** INSTRUCTIONS TO FOLLOW **
Send back all of the records, each one exactly as written.

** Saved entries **
%%

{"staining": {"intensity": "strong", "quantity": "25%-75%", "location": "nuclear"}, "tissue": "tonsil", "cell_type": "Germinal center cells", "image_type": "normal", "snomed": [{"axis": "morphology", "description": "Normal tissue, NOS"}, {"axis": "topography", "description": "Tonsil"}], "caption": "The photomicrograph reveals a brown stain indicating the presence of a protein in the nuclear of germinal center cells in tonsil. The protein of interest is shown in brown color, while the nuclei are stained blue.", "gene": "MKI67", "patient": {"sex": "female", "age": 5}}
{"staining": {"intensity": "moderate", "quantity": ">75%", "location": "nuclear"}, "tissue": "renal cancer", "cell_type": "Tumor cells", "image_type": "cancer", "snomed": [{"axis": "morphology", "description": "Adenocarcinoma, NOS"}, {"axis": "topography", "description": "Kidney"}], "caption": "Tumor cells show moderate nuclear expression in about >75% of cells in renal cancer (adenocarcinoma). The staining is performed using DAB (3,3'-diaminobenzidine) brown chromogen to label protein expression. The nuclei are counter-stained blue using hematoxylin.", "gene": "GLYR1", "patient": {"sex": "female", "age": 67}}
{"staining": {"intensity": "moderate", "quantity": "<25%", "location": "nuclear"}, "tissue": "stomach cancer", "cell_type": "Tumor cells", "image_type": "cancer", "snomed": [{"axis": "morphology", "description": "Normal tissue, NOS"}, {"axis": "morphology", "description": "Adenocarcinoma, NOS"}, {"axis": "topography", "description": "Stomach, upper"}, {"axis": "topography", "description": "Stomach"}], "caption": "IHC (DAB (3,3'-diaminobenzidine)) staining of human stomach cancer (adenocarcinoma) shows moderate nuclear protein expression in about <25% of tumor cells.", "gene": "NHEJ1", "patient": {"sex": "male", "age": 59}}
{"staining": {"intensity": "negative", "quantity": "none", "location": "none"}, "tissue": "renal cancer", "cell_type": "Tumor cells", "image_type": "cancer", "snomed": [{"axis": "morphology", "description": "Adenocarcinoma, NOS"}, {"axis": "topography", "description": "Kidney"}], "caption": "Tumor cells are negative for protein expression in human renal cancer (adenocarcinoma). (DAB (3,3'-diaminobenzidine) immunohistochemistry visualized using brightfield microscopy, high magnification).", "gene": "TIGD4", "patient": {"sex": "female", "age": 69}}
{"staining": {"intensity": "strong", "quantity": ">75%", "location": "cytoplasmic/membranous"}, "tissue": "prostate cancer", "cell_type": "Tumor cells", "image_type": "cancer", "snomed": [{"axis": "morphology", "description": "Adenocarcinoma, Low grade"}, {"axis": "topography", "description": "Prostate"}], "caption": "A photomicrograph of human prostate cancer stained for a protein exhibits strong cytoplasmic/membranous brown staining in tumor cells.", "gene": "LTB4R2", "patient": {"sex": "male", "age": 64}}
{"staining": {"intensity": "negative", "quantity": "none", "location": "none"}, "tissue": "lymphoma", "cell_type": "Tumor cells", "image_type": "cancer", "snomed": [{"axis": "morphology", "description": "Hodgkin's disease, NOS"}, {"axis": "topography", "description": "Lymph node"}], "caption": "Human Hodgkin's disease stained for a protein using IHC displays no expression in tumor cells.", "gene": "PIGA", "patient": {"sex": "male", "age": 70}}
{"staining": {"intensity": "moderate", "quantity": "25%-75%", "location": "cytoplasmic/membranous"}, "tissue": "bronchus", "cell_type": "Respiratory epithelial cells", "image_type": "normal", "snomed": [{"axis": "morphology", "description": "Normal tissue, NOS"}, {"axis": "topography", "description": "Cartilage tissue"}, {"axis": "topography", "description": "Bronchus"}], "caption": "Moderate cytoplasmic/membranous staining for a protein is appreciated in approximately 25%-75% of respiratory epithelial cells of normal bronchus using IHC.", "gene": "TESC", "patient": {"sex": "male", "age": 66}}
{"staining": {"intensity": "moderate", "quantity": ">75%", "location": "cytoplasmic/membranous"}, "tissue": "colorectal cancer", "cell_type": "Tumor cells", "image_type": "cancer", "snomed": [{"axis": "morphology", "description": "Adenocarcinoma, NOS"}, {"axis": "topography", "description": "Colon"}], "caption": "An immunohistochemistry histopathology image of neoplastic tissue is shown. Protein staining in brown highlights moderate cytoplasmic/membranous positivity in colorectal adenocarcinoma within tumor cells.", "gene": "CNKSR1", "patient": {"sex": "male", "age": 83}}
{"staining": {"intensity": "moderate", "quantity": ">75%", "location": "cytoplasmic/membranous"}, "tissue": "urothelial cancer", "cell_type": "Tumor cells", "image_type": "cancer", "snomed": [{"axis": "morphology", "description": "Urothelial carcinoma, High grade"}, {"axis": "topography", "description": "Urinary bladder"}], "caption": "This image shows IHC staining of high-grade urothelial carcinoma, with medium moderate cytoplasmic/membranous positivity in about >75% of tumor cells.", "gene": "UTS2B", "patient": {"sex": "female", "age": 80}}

%%

** SOLUTION **
{"staining": {"intensity": "strong", "quantity": "25%-75%", "location": "nuclear"}, "tissue": "tonsil", "cell_type": "Germinal center cells", "image_type": "normal", "snomed": [{"axis": "morphology", "description": "Normal tissue, NOS"}, {"axis": "topography", "description": "Tonsil"}], "caption": "The photomicrograph reveals a brown stain indicating the presence of a protein in the nuclear of germinal center cells in tonsil. The protein of interest is shown in brown color, while the nuclei are stained blue.", "gene": "MKI67", "patient": {"sex": "female", "age": 5}}
{"staining": {"intensity": "moderate", "quantity": ">75%", "location": "nuclear"}, "tissue": "renal cancer", "cell_type": "Tumor cells", "image_type": "cancer", "snomed": [{"axis": "morphology", "description": "Adenocarcinoma, NOS"}, {"axis": "topography", "description": "Kidney"}], "caption": "Tumor cells show moderate nuclear expression in about >75% of cells in renal cancer (adenocarcinoma). The staining is performed using DAB (3,3'-diaminobenzidine) brown chromogen to label protein expression. The nuclei are counter-stained blue using hematoxylin.", "gene": "GLYR1", "patient": {"sex": "female", "age": 67}}
{"staining": {"intensity": "moderate", "quantity": "<25%", "location": "nuclear"}, "tissue": "stomach cancer", "cell_type": "Tumor cells", "image_type": "cancer", "snomed": [{"axis": "morphology", "description": "Normal tissue, NOS"}, {"axis": "morphology", "description": "Adenocarcinoma, NOS"}, {"axis": "topography", "description": "Stomach, upper"}, {"axis": "topography", "description": "Stomach"}], "caption": "IHC (DAB (3,3'-diaminobenzidine)) staining of human stomach cancer (adenocarcinoma) shows moderate nuclear protein expression in about <25% of tumor cells.", "gene": "NHEJ1", "patient": {"sex": "male", "age": 59}}
{"staining": {"intensity": "negative", "quantity": "none", "location": "none"}, "tissue": "renal cancer", "cell_type": "Tumor cells", "image_type": "cancer", "snomed": [{"axis": "morphology", "description": "Adenocarcinoma, NOS"}, {"axis": "topography", "description": "Kidney"}], "caption": "Tumor cells are negative for protein expression in human renal cancer (adenocarcinoma). (DAB (3,3'-diaminobenzidine) immunohistochemistry visualized using brightfield microscopy, high magnification).", "gene": "TIGD4", "patient": {"sex": "female", "age": 69}}
{"staining": {"intensity": "strong", "quantity": ">75%", "location": "cytoplasmic/membranous"}, "tissue": "prostate cancer", "cell_type": "Tumor cells", "image_type": "cancer", "snomed": [{"axis": "morphology", "description": "Adenocarcinoma, Low grade"}, {"axis": "topography", "description": "Prostate"}], "caption": "A photomicrograph of human prostate cancer stained for a protein exhibits strong cytoplasmic/membranous brown staining in tumor cells.", "gene": "LTB4R2", "patient": {"sex": "male", "age": 64}}
{"staining": {"intensity": "negative", "quantity": "none", "location": "none"}, "tissue": "lymphoma", "cell_type": "Tumor cells", "image_type": "cancer", "snomed": [{"axis": "morphology", "description": "Hodgkin's disease, NOS"}, {"axis": "topography", "description": "Lymph node"}], "caption": "Human Hodgkin's disease stained for a protein using IHC displays no expression in tumor cells.", "gene": "PIGA", "patient": {"sex": "male", "age": 70}}
{"staining": {"intensity": "moderate", "quantity": "25%-75%", "location": "cytoplasmic/membranous"}, "tissue": "bronchus", "cell_type": "Respiratory epithelial cells", "image_type": "normal", "snomed": [{"axis": "morphology", "description": "Normal tissue, NOS"}, {"axis": "topography", "description": "Cartilage tissue"}, {"axis": "topography", "description": "Bronchus"}], "caption": "Moderate cytoplasmic/membranous staining for a protein is appreciated in approximately 25%-75% of respiratory epithelial cells of normal bronchus using IHC.", "gene": "TESC", "patient": {"sex": "male", "age": 66}}
{"staining": {"intensity": "moderate", "quantity": ">75%", "location": "cytoplasmic/membranous"}, "tissue": "colorectal cancer", "cell_type": "Tumor cells", "image_type": "cancer", "snomed": [{"axis": "morphology", "description": "Adenocarcinoma, NOS"}, {"axis": "topography", "description": "Colon"}], "caption": "An immunohistochemistry histopathology image of neoplastic tissue is shown. Protein staining in brown highlights moderate cytoplasmic/membranous positivity in colorectal adenocarcinoma within tumor cells.", "gene": "CNKSR1", "patient": {"sex": "male", "age": 83}}
{"staining": {"intensity": "moderate", "quantity": ">75%", "location": "cytoplasmic/membranous"}, "tissue": "urothelial cancer", "cell_type": "Tumor cells", "image_type": "cancer", "snomed": [{"axis": "morphology", "description": "Urothelial carcinoma, High grade"}, {"axis": "topography", "description": "Urinary bladder"}], "caption": "This image shows IHC staining of high-grade urothelial carcinoma, with medium moderate cytoplasmic/membranous positivity in about >75% of tumor cells.", "gene": "UTS2B", "patient": {"sex": "female", "age": 80}}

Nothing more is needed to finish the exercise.